Howard Palte, MBChB
University of Miami System of Health
Ocular trauma is common arising secondary to sports injury, road accidents, assault and leisure. The quoted incidence is imprecise because estimates are retrospective and drawn from hospital records and population surveys. However, the World Health Organization (WHO) estimates there are 55 million injuries globally with more than 2.5 million occurring in the United States, alone. The majority (90%) occur in males, particularly those in the 15-24-year age group.
The Ocular Trauma Study Group divides eye trauma into open and closed globe injury with further classification according to type, grade, pupil response and zone of injury (Table 1). Moreover, the area affected is divided into three zones, viz. zone I (limited to the cornea and limbus), zone II (< 5mm posterior to limbus) and zone III ( > 5mm posterior to limbus).

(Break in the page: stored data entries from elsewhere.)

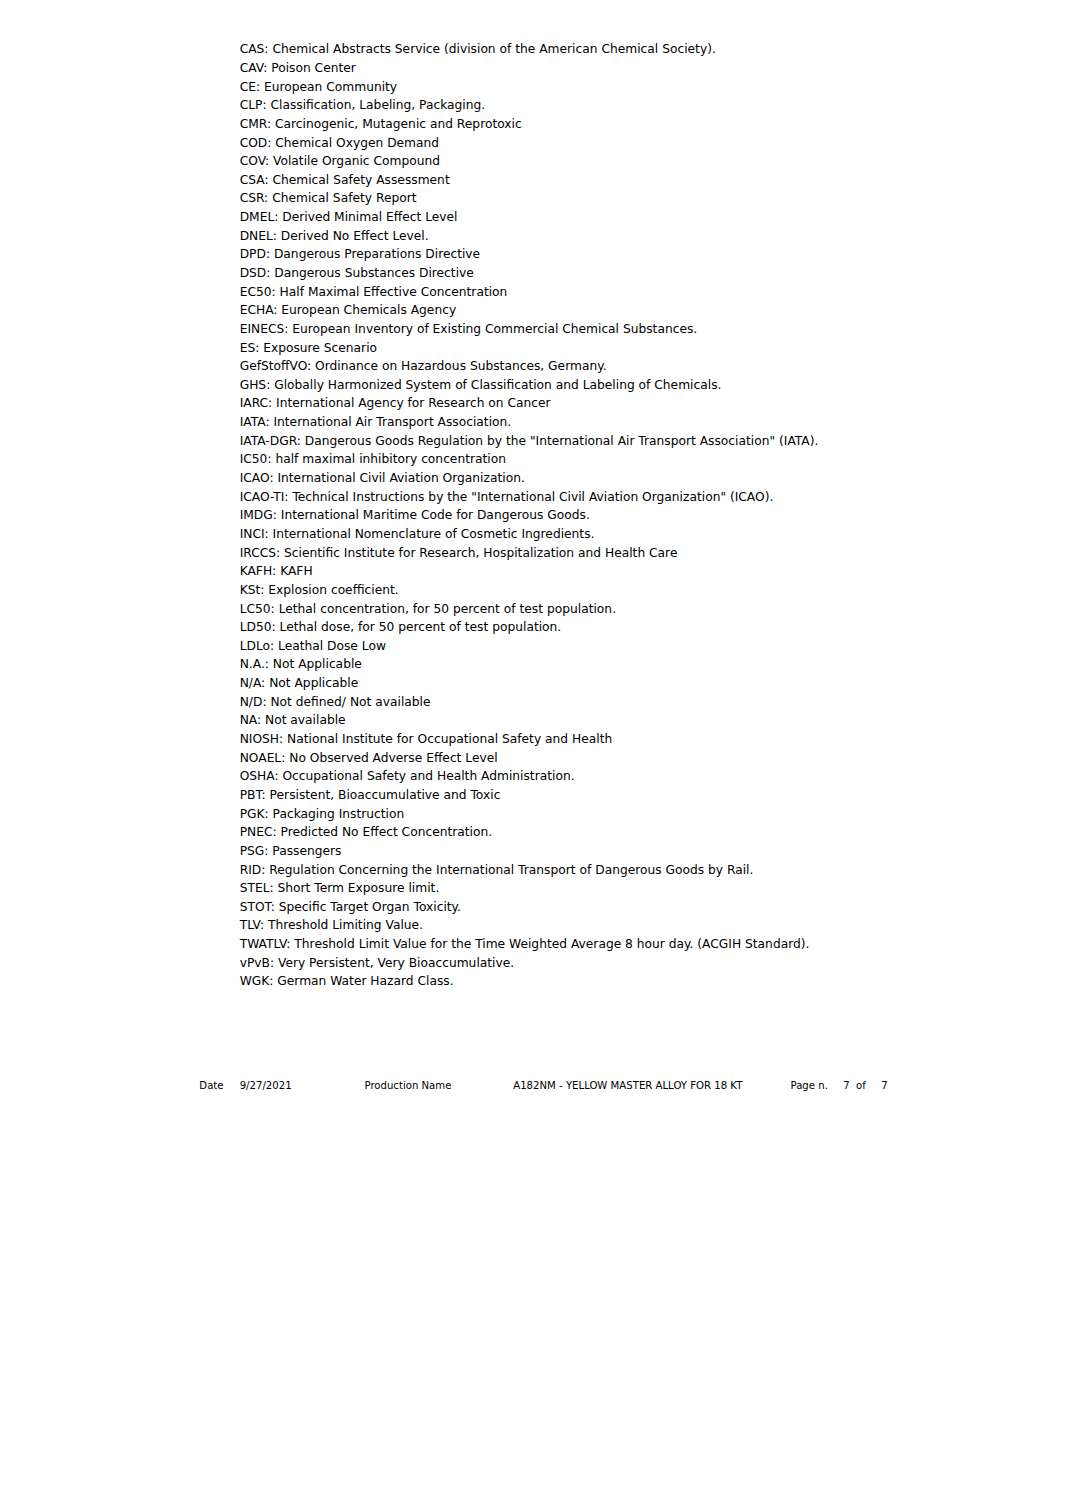CAS: Chemical Abstracts Service (division of the American Chemical Society).
CAV: Poison Center
CE: European Community
CLP: Classification, Labeling, Packaging.
CMR: Carcinogenic, Mutagenic and Reprotoxic
COD: Chemical Oxygen Demand
COV: Volatile Organic Compound
CSA: Chemical Safety Assessment
CSR: Chemical Safety Report
DMEL: Derived Minimal Effect Level
DNEL: Derived No Effect Level.
DPD: Dangerous Preparations Directive
DSD: Dangerous Substances Directive
EC50: Half Maximal Effective Concentration
ECHA: European Chemicals Agency
EINECS: European Inventory of Existing Commercial Chemical Substances.
ES: Exposure Scenario
GefStoffVO: Ordinance on Hazardous Substances, Germany.
GHS: Globally Harmonized System of Classification and Labeling of Chemicals.
IARC: International Agency for Research on Cancer
IATA: International Air Transport Association.
IATA-DGR: Dangerous Goods Regulation by the "International Air Transport Association" (IATA).
IC50: half maximal inhibitory concentration
ICAO: International Civil Aviation Organization.
ICAO-TI: Technical Instructions by the "International Civil Aviation Organization" (ICAO).
IMDG: International Maritime Code for Dangerous Goods.
INCI: International Nomenclature of Cosmetic Ingredients.
IRCCS: Scientific Institute for Research, Hospitalization and Health Care
KAFH: KAFH
KSt: Explosion coefficient.
LC50: Lethal concentration, for 50 percent of test population.
LD50: Lethal dose, for 50 percent of test population.
LDLo: Leathal Dose Low
N.A.: Not Applicable
N/A: Not Applicable
N/D: Not defined/ Not available
NA: Not available
NIOSH: National Institute for Occupational Safety and Health
NOAEL: No Observed Adverse Effect Level
OSHA: Occupational Safety and Health Administration.
PBT: Persistent, Bioaccumulative and Toxic
PGK: Packaging Instruction
PNEC: Predicted No Effect Concentration.
PSG: Passengers
RID: Regulation Concerning the International Transport of Dangerous Goods by Rail.
STEL: Short Term Exposure limit.
STOT: Specific Target Organ Toxicity.
TLV: Threshold Limiting Value.
TWATLV: Threshold Limit Value for the Time Weighted Average 8 hour day. (ACGIH Standard).
vPvB: Very Persistent, Very Bioaccumulative.
WGK: German Water Hazard Class.
| Date | 9/27/2021 | Production Name | A182NM - YELLOW MASTER ALLOY FOR 18 KT | Page n. 7 of 7 |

The primary considerations in the management of eye trauma are control of intraocular pressure (IOP) and preservation of ocular integrity by preventing extrusion of ocular contents. In brief, the primary factors affecting IOP are changes in intraocular volume (blood and aqueous humor), orbit compliance and external compressive forces. Intraoperative coughing, straining and retching result in massive increases in IOP and pose significant threat to visual outcome.
Anesthesia management of ocular trauma extends beyond the eye., The preoperative evaluation is important because there may be additional factors that modify the anesthesia plan. The provider should determine the mechanism of injury and examine for associated injuries, especially head trauma. In certain instances, additional investigations such as, CT scan orbit and head and metabolic panel may be warranted.
For decades, general anesthesia (GA) has been preferred for repair of open globe injuries (OGI) because it provides ocular akinesia, lowered IOP, airway control and eliminates the peril of unexpected patient movement. Anecdotal reports, dating back to the 1950s, stressed avoidance of succinylcholine because of elevations in IOP and extrusion of ocular contents. However, succinylcholine may be considered in select OGI when airway control or aspiration is of concern because it produces moderate and transient increases in IOP (9mmHg), and not an implicated precursor of vitreous expulsion. The drawbacks of GA include risk of regurgitation, increased nausea and vomiting and significant increases in IOP with coughing and bucking.
Regional anesthesia (RA) with monitored anesthesia care (MAC) is an alternative option in select open globe injuries. A retrospective review at a leading eye institute examined outcomes of eye injuries managed under RA + MAC in terms of long-term visual acuity. It found that anterior (Zone I & II) injuries and intraocular foreign bodies (IOFB) managed under RA & MAC resulted in reduced operative times, and no statistical difference in visual acuity at 2-month follow-up.
The regional anesthesia technique used in open globe injuries requires modification in order to prevent fluctuations in IOP. Eyelid squeezing causes massive increases in IOP and is attenuated by performance of a facial nerve (VII) block, commonly adopting a modified van Lint approach. The subsequent extraconal (peribulbar) block is performed using a restricted volume (5-6 ml) of LA injected in small aliquots over 2-3 minutes (limiting external compressive forces on the globe).
Eye injuries in children require operative repair under GA. It is estimated that 90% of these injuries are preventable because the majority occur at home when there is no parental supervision. The mechanism varies with age with cleaning products injuring toddlers and older children more likely to sustain sports and projectile insults.
Primary closure of open globe injuries is optimally achieved within 24 hours. Long-term visual outcomes are determined by initial visual acuity . The US Eye Injury Register indicates that long-term visual acuity is determined by presenting light perception. Ultimately, 3 /4 patients retain a degree of vision and 20% regain normal light perception.